As you noticed, you can't divide a hexagon into 7 regular hexagons either. But it's apparently close enough:

>H3 supports sixteen resolutions. Each finer resolution has cells with one seventh the area of the coarser resolution. Hexagons cannot be perfectly subdivided into seven hexagons, so the finer cells are only approximately contained within a parent cell.

evrydayhustling 6 years ago | | |

Thanks! It turns out I am bad at hexagons.

flamtap 6 years ago | |

I wonder if it has something to do with the number of hexes it takes to cover a sphere with? It seems to me like the larger hexes/pentagons are mostly just illustrative borders.

pfortuny 6 years ago | |

They are not all hexagons on the top picture: there is no hexagonal polyhedron (with regular hexagons). You can see pentagons here and there.

the_seraphim 6 years ago | |

because you can't do that, that's not how shapes work.

Animats 6 years ago |

There's a lot to be said for a hexagonal grid. I looked at this once for a collision detection system. It's convenient to get rid of the special cases needed where four cells meet.
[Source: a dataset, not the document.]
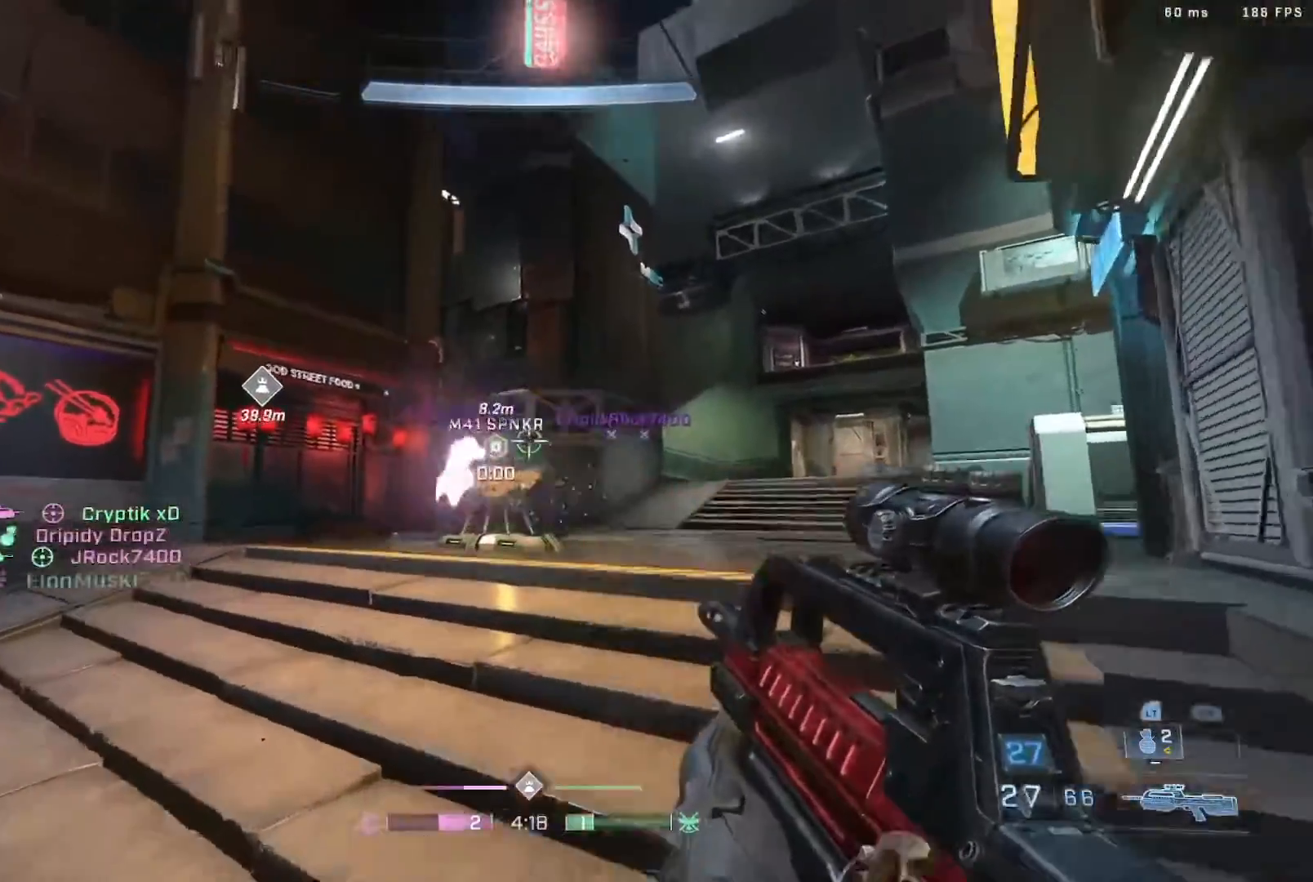
{"buttons": ["L3"], "left_stick": "up", "right_stick": "center", "events": [[133, "right_stick", "up-right"], [283, "right_stick", "center"], [467, "L3", "down"]]}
You have to invent some new bookkeeping, but it can be worth it.

jacobolus 6 years ago | |

The aliasing / moiré artifacts are also dramatically less objectionable with hexagonal grids.

Now that image sensors and e.g. smartphone displays are very high resolution, and most content ends up going through multiple resampling routines on its way from capture -> storage/processing -> display, I would love to see people start to experiment with hexagon-grid cameras and displays. The slightly more complicated resampling wouldn’t really be a big deal for modern DSP hardware, and the visual output could be significantly better for the same pixel count.
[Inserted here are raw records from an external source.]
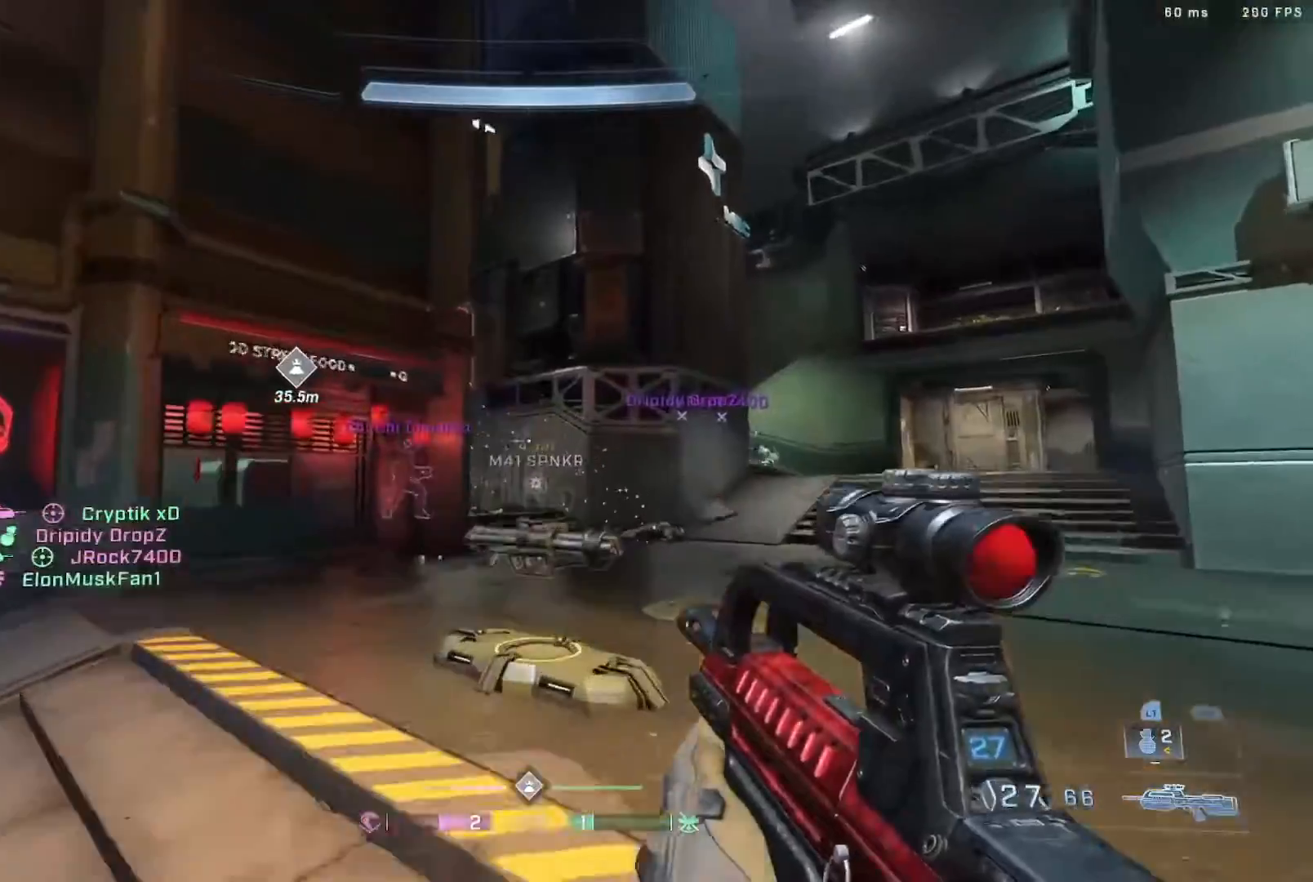
{"buttons": ["X"], "left_stick": "up", "right_stick": "center", "events": [[217, "X", "down"], [483, "L3", "up"]]}
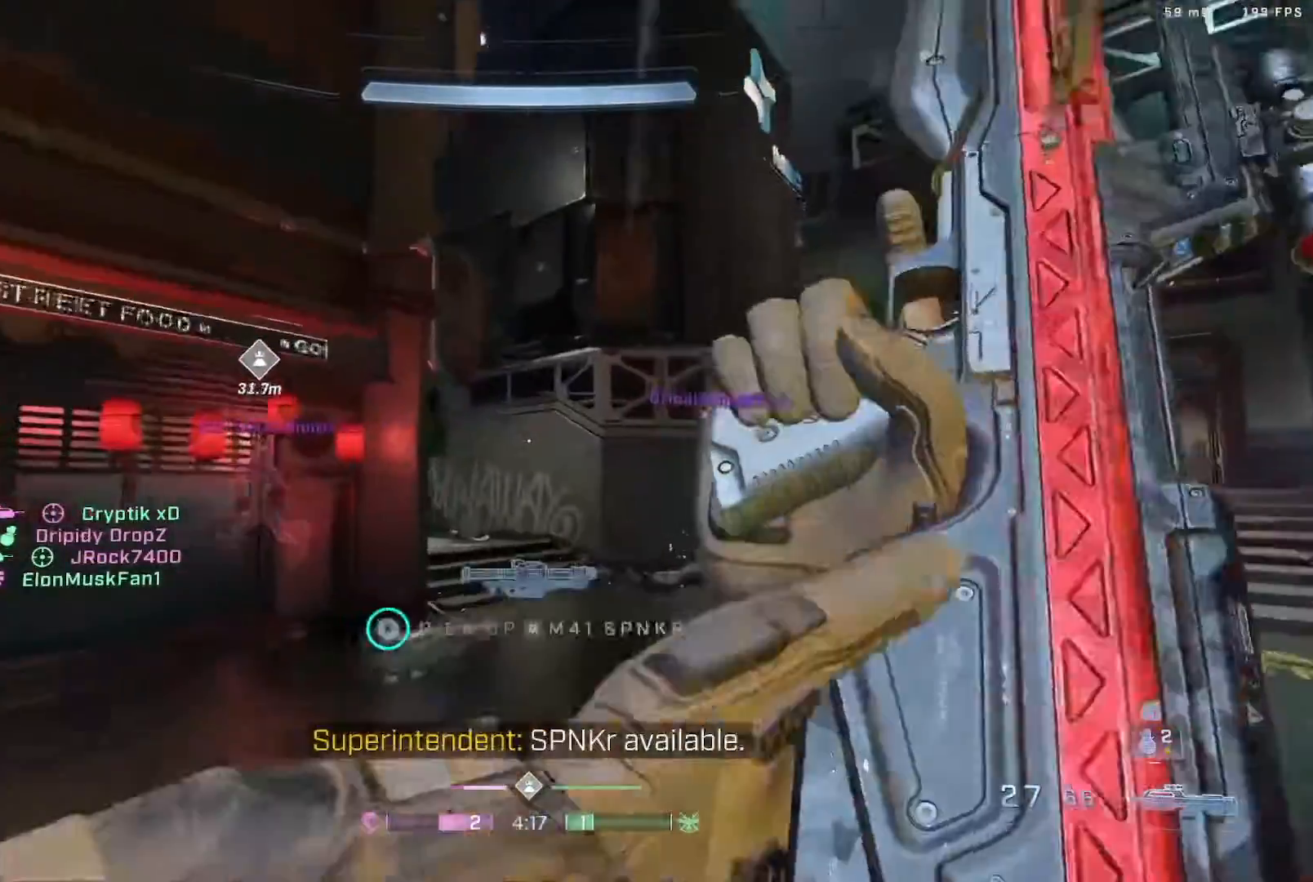
{"buttons": [], "left_stick": "up-right", "right_stick": "center", "events": [[150, "X", "up"], [250, "Y", "down"], [267, "left_stick", "up-right"], [317, "Y", "up"], [400, "Y", "down"], [467, "Y", "up"]]}
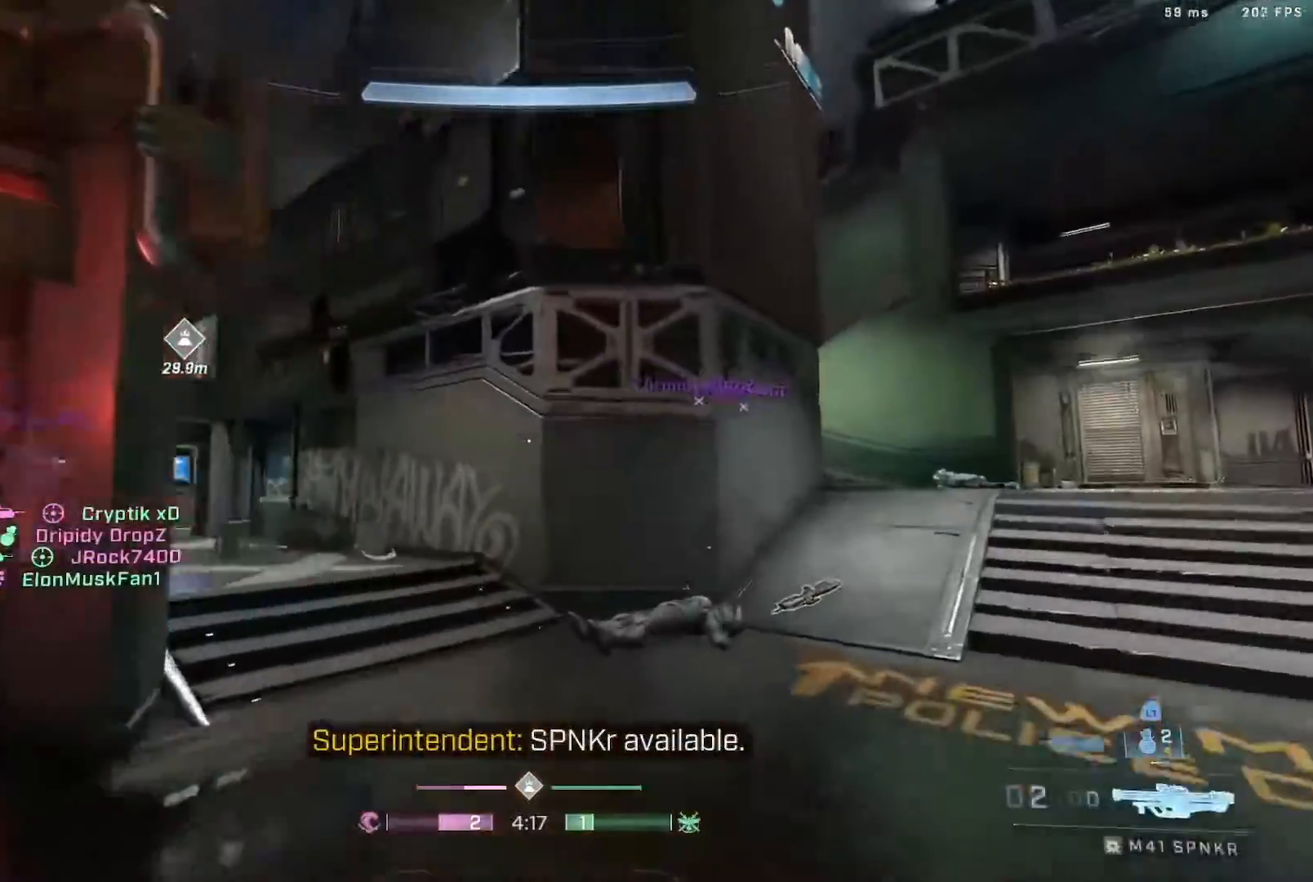
{"buttons": ["B", "L3"], "left_stick": "up-right", "right_stick": "center", "events": [[50, "right_stick", "right"], [333, "L3", "down"], [433, "right_stick", "center"], [467, "B", "down"]]}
bayesian_horse 6 years ago |

I love the aesthetics of hexagons.

It should be possible to turn this projection into quite a nice 3D printable model. Challenging, though. Probably one could try to split the sphere into equal hexagons for printing and then assemble.

jpab 6 years ago | |

You can't make a sphere entirely out of hexagons; the math doesn't work [1]. In the article they note that they include 12 pentagons too, to solve this problem. Neatly, they arrange to have all the pentagons in areas of water where they presumably won't have to analyse traffic patterns for a while.

(I mention it mostly because I think it's an interesting little mathematical factoid.)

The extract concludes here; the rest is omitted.